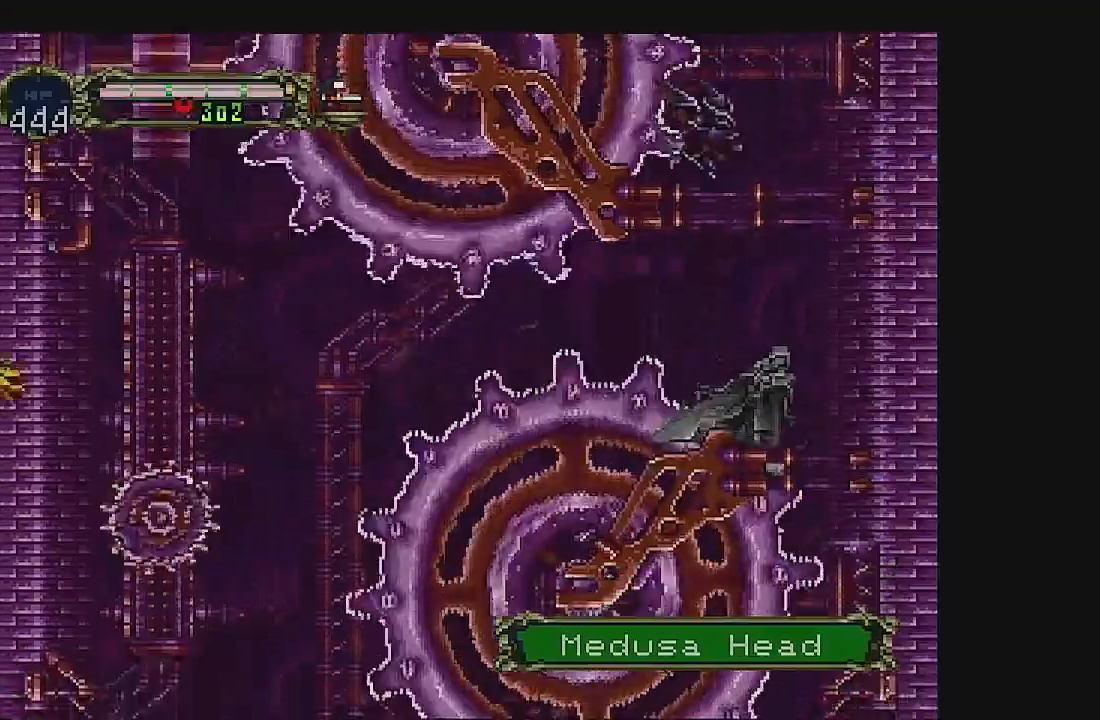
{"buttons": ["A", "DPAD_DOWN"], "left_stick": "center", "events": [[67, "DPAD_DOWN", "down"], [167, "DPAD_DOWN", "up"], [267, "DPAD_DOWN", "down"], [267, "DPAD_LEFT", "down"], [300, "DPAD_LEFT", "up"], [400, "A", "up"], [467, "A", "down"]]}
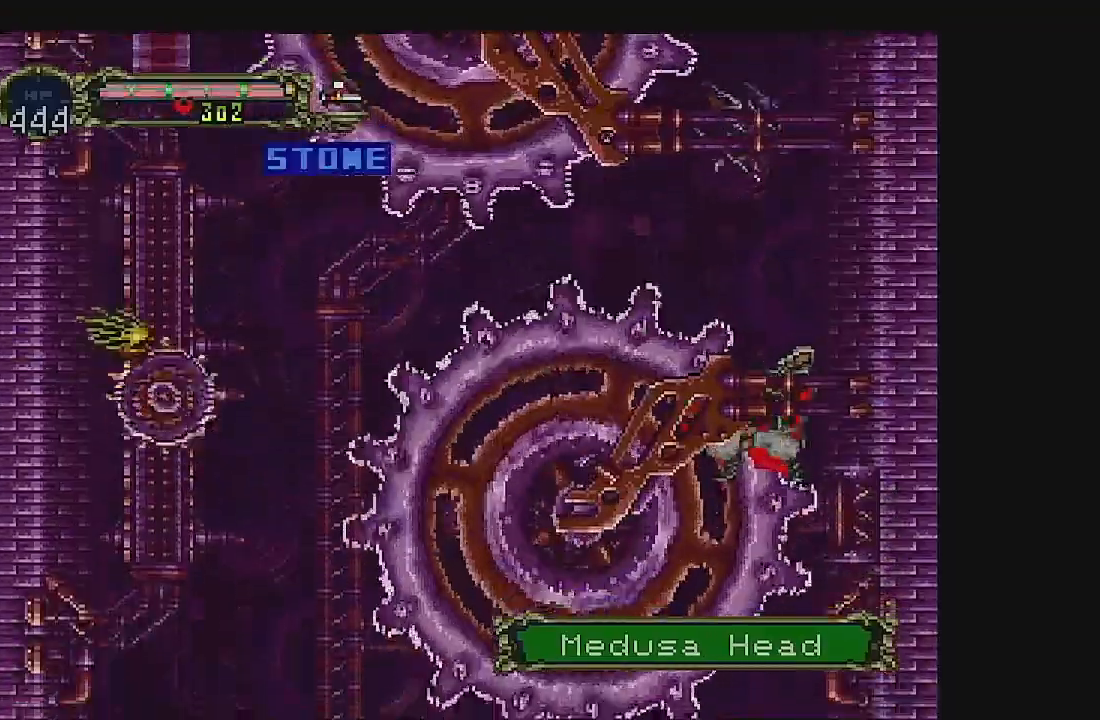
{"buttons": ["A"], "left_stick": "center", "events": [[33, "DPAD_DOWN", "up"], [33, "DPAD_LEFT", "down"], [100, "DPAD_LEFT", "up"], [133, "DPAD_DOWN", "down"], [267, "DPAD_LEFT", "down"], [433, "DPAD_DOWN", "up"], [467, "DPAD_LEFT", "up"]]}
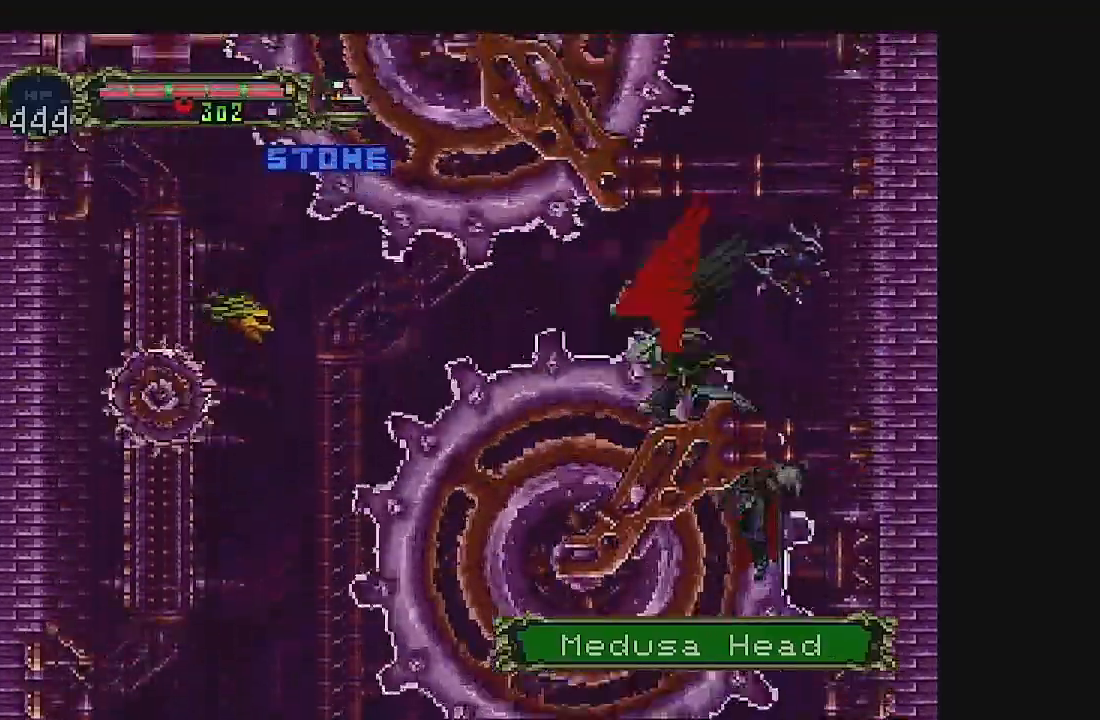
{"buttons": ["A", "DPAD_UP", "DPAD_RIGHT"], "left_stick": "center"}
○ ○ ○
In your reply, every line of the material should appear exactly as written, and no picture should.

- [Written response]
{"buttons": ["A", "DPAD_DOWN"], "left_stick": "center", "events": [[67, "DPAD_DOWN", "down"], [167, "DPAD_DOWN", "up"], [267, "DPAD_DOWN", "down"], [267, "DPAD_LEFT", "down"], [300, "DPAD_LEFT", "up"], [400, "A", "up"], [467, "A", "down"]]}
{"buttons": ["A"], "left_stick": "center", "events": [[33, "DPAD_DOWN", "up"], [33, "DPAD_LEFT", "down"], [100, "DPAD_LEFT", "up"], [133, "DPAD_DOWN", "down"], [267, "DPAD_LEFT", "down"], [433, "DPAD_DOWN", "up"], [467, "DPAD_LEFT", "up"]]}
{"buttons": ["A", "DPAD_UP", "DPAD_RIGHT"], "left_stick": "center"}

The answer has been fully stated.